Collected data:
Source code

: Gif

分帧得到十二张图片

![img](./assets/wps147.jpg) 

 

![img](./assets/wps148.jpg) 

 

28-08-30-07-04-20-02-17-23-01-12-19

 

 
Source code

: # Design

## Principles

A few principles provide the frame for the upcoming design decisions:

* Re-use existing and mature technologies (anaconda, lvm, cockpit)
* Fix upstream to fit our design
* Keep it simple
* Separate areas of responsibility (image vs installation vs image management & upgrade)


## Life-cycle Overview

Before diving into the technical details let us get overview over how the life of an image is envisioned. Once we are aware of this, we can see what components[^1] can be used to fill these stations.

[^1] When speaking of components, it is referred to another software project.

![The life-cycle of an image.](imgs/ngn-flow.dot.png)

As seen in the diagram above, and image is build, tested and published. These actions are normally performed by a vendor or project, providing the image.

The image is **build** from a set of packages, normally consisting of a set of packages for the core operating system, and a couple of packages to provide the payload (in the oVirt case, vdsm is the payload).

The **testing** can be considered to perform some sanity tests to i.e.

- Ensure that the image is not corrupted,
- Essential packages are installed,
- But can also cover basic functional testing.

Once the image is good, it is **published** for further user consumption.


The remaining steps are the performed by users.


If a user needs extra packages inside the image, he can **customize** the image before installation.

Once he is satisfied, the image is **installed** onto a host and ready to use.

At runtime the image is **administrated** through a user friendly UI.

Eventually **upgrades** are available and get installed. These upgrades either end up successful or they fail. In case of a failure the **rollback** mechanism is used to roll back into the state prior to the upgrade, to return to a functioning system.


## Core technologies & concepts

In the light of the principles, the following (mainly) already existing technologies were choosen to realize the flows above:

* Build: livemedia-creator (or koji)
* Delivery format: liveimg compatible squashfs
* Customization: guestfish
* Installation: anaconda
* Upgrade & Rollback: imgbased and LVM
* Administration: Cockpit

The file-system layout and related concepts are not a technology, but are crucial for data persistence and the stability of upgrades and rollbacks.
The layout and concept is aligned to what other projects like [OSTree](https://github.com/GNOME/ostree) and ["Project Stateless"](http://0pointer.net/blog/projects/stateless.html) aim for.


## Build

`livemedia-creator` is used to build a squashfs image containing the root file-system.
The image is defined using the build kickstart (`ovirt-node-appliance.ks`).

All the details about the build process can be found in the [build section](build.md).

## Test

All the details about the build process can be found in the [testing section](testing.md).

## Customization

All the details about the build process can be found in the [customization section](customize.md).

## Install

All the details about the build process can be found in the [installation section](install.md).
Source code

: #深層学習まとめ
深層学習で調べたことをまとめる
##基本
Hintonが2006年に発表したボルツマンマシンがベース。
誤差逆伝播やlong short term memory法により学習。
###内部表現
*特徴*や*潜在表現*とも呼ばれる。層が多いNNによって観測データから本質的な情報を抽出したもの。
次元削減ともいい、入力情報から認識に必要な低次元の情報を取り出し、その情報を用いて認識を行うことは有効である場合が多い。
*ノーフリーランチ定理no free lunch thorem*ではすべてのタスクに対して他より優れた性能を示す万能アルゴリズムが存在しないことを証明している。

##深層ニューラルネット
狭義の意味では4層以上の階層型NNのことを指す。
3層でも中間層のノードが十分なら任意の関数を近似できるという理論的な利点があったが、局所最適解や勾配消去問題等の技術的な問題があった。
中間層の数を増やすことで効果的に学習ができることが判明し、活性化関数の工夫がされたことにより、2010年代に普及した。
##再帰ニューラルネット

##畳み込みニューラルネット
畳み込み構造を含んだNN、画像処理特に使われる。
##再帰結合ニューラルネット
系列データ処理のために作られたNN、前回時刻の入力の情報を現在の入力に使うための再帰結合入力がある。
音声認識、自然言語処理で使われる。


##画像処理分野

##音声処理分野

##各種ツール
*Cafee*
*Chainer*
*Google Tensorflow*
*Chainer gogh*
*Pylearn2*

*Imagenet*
==
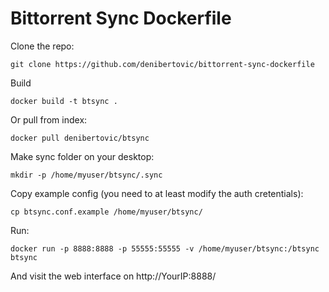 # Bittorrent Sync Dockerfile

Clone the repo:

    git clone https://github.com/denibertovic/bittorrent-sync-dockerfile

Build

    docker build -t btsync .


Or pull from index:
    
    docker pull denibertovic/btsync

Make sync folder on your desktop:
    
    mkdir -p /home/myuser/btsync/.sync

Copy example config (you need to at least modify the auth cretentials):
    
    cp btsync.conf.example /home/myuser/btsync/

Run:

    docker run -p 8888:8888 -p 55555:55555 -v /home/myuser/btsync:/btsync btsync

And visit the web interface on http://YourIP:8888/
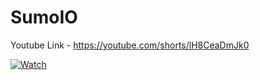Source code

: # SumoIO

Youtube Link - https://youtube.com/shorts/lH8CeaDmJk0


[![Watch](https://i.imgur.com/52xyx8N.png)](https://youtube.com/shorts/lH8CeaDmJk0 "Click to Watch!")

> [TRY IT] Of all the lines above, count the ones that include the string "installed" and give the number alone.

> [SOLUTION TO THIS PROBLEM] 3